▶ Records supplied
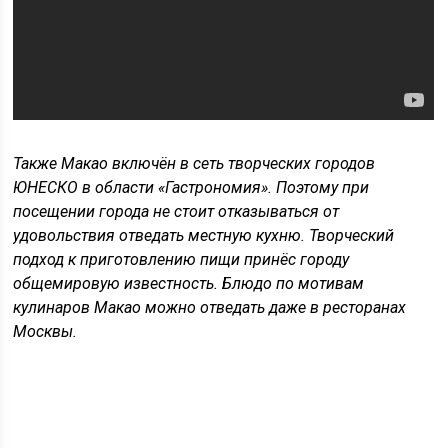
Также Макао включён в сеть творческих городов
ЮНЕСКО в области «Гастрономия». Поэтому при
посещении города не стоит отказываться от
удовольствия отведать местную кухню. Творческий
подход к приготовлению пищи принёс городу
общемировую известность. Блюдо по мотивам
кулинаров Макао можно отведать даже в ресторанах
Москвы.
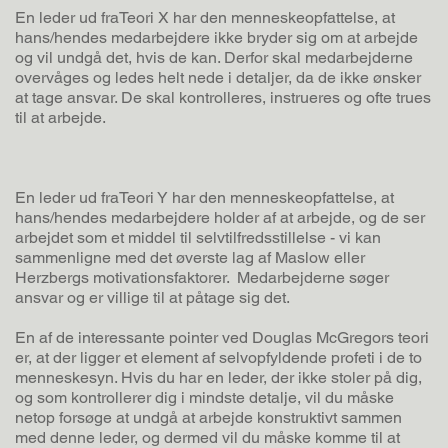
En leder ud fraTeori X har den menneskeopfattelse, at
hans/hendes medarbejdere ikke bryder sig om at arbejde
og vil undgå det, hvis de kan. Derfor skal medarbejderne
overvåges og ledes helt nede i detaljer, da de ikke ønsker
at tage ansvar. De skal kontrolleres, instrueres og ofte trues
til at arbejde.
En leder ud fraTeori Y har den menneskeopfattelse, at
hans/hendes medarbejdere holder af at arbejde, og de ser
arbejdet som et middel til selvtilfredsstillelse - vi kan
sammenligne med det øverste lag af Maslow eller
Herzbergs motivationsfaktorer. Medarbejderne søger
ansvar og er villige til at påtage sig det.
En af de interessante pointer ved Douglas McGregors teori
er, at der ligger et element af selvopfyldende profeti i de to
menneskesyn. Hvis du har en leder, der ikke stoler på dig,
og som kontrollerer dig i mindste detalje, vil du måske
netop forsøge at undgå at arbejde konstruktivt sammen
med denne leder, og dermed vil du måske komme til at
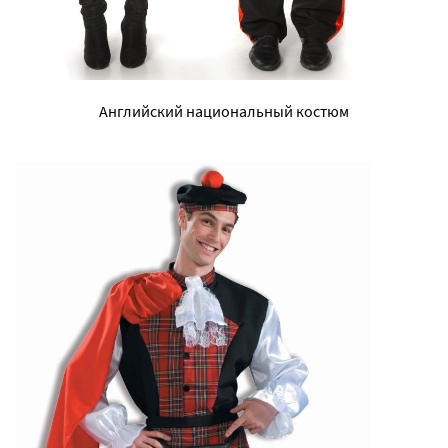
Английский национальный костюм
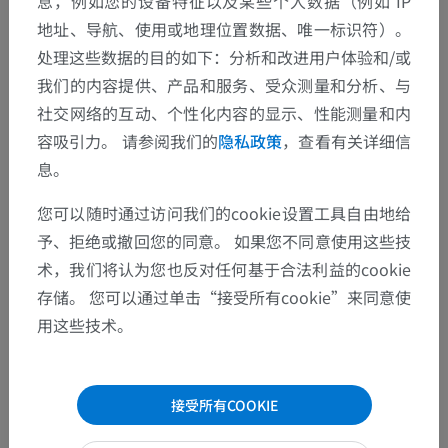
息，例如您的设备特征以及某些个人数据（例如 IP
地址、导航、使用或地理位置数据、唯一标识符）。
处理这些数据的目的如下：分析和改进用户体验和/或
翻译
我们的内容提供、产品和服务、受众测量和分析、与
社交网络的互动、个性化内容的显示、性能测量和内
容吸引力。 请参阅我们的
隐私政策
，查看有关详细信
发现错误？
息。
欢迎提出更正、翻译或内容改进的建议。
您可以随时通过访问我们的cookie设置工具自由地给
予、拒绝或撤回您的同意。 如果您不同意使用这些技
检举错误
术，我们将认为您也反对任何基于合法利益的cookie
存储。 您可以通过单击“接受所有cookie”来同意使
用这些技术。
下载APP
接受所有COOKIE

▶ Prompt
Every entry should be returned exactly as written, minus the pictures.

▶ Result
Также Макао включён в сеть творческих городов
ЮНЕСКО в области «Гастрономия». Поэтому при
посещении города не стоит отказываться от
удовольствия отведать местную кухню. Творческий
подход к приготовлению пищи принёс городу
общемировую известность. Блюдо по мотивам
кулинаров Макао можно отведать даже в ресторанах
Москвы.
En leder ud fraTeori X har den menneskeopfattelse, at
hans/hendes medarbejdere ikke bryder sig om at arbejde
og vil undgå det, hvis de kan. Derfor skal medarbejderne
overvåges og ledes helt nede i detaljer, da de ikke ønsker
at tage ansvar. De skal kontrolleres, instrueres og ofte trues
til at arbejde.
En leder ud fraTeori Y har den menneskeopfattelse, at
hans/hendes medarbejdere holder af at arbejde, og de ser
arbejdet som et middel til selvtilfredsstillelse - vi kan
sammenligne med det øverste lag af Maslow eller
Herzbergs motivationsfaktorer. Medarbejderne søger
ansvar og er villige til at påtage sig det.
En af de interessante pointer ved Douglas McGregors teori
er, at der ligger et element af selvopfyldende profeti i de to
menneskesyn. Hvis du har en leder, der ikke stoler på dig,
og som kontrollerer dig i mindste detalje, vil du måske
netop forsøge at undgå at arbejde konstruktivt sammen
med denne leder, og dermed vil du måske komme til at
Английский национальный костюм
息，例如您的设备特征以及某些个人数据（例如 IP
地址、导航、使用或地理位置数据、唯一标识符）。
处理这些数据的目的如下：分析和改进用户体验和/或
翻译
我们的内容提供、产品和服务、受众测量和分析、与
社交网络的互动、个性化内容的显示、性能测量和内
容吸引力。 请参阅我们的
隐私政策
，查看有关详细信
发现错误？
息。
欢迎提出更正、翻译或内容改进的建议。
您可以随时通过访问我们的cookie设置工具自由地给
予、拒绝或撤回您的同意。 如果您不同意使用这些技
检举错误
术，我们将认为您也反对任何基于合法利益的cookie
存储。 您可以通过单击“接受所有cookie”来同意使
用这些技术。
下载APP
接受所有COOKIE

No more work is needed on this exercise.